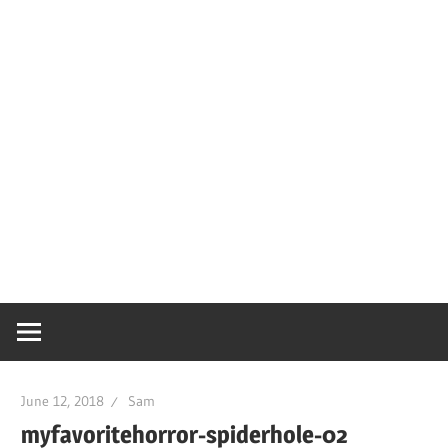
June 12, 2018
Sam
myfavoritehorror-spiderhole-02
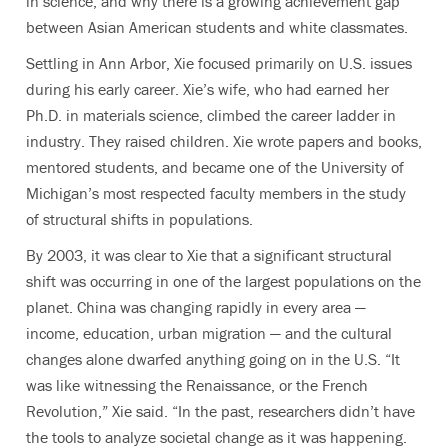
in science, and why there is a growing achievement gap
between Asian American students and white classmates.
Settling in Ann Arbor, Xie focused primarily on U.S. issues
during his early career. Xie’s wife, who had earned her
Ph.D. in materials science, climbed the career ladder in
industry. They raised children. Xie wrote papers and books,
mentored students, and became one of the University of
Michigan’s most respected faculty members in the study
of structural shifts in populations.
By 2003, it was clear to Xie that a significant structural
shift was occurring in one of the largest populations on the
planet. China was changing rapidly in every area —
income, education, urban migration — and the cultural
changes alone dwarfed anything going on in the U.S. “It
was like witnessing the Renaissance, or the French
Revolution,” Xie said. “In the past, researchers didn’t have
the tools to analyze societal change as it was happening.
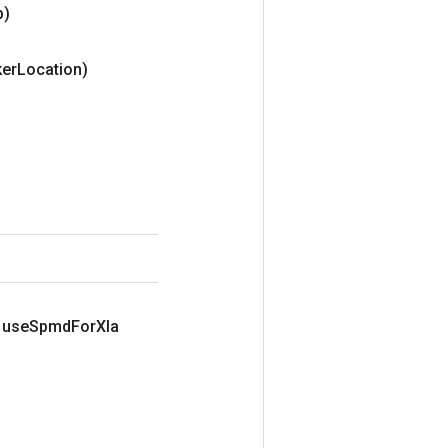
p)
er
Location)
 use
Spmd
For
Xla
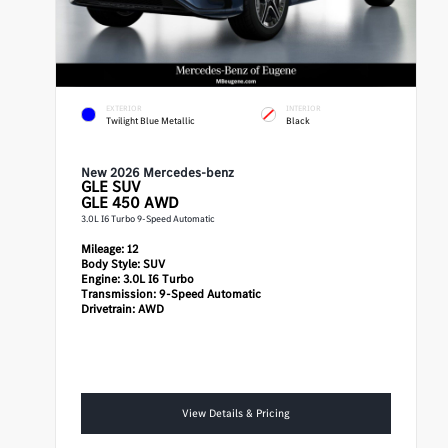
EXTERIOR
INTERIOR
Twilight Blue Metallic
Black
New 2026 Mercedes-benz
GLE
SUV
GLE 450 AWD
3.0L I6 Turbo 9-Speed Automatic
Mileage:
12
Body Style:
SUV
Engine:
3.0L I6 Turbo
Transmission:
9-Speed Automatic
Drivetrain:
AWD
View Details & Pricing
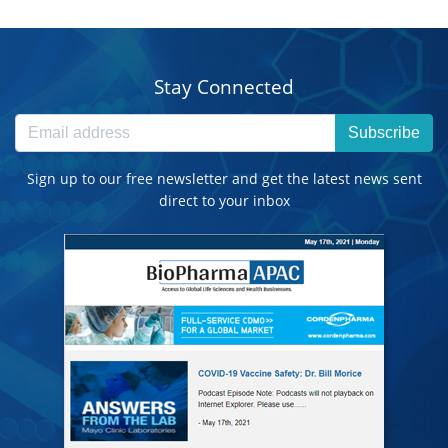
Stay Connected
Subscribe
Sign up to our free newsletter and get the latest news sent
direct to your inbox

+---+

▸ **Job item**:
Without including any picture, write out the material above verbatim.

▸ **Result**:
June 12, 2018
Sam
myfavoritehorror-spiderhole-02
in science, and why there is a growing achievement gap
between Asian American students and white classmates.
Settling in Ann Arbor, Xie focused primarily on U.S. issues
during his early career. Xie’s wife, who had earned her
Ph.D. in materials science, climbed the career ladder in
industry. They raised children. Xie wrote papers and books,
mentored students, and became one of the University of
Michigan’s most respected faculty members in the study
of structural shifts in populations.
By 2003, it was clear to Xie that a significant structural
shift was occurring in one of the largest populations on the
planet. China was changing rapidly in every area —
income, education, urban migration — and the cultural
changes alone dwarfed anything going on in the U.S. “It
was like witnessing the Renaissance, or the French
Revolution,” Xie said. “In the past, researchers didn’t have
the tools to analyze societal change as it was happening.
p)
er
Location)
 use
Spmd
For
Xla
EXTERIOR
INTERIOR
Twilight Blue Metallic
Black
New 2026 Mercedes-benz
GLE
SUV
GLE 450 AWD
3.0L I6 Turbo 9-Speed Automatic
Mileage:
12
Body Style:
SUV
Engine:
3.0L I6 Turbo
Transmission:
9-Speed Automatic
Drivetrain:
AWD
View Details & Pricing
Stay Connected
Subscribe
Sign up to our free newsletter and get the latest news sent
direct to your inbox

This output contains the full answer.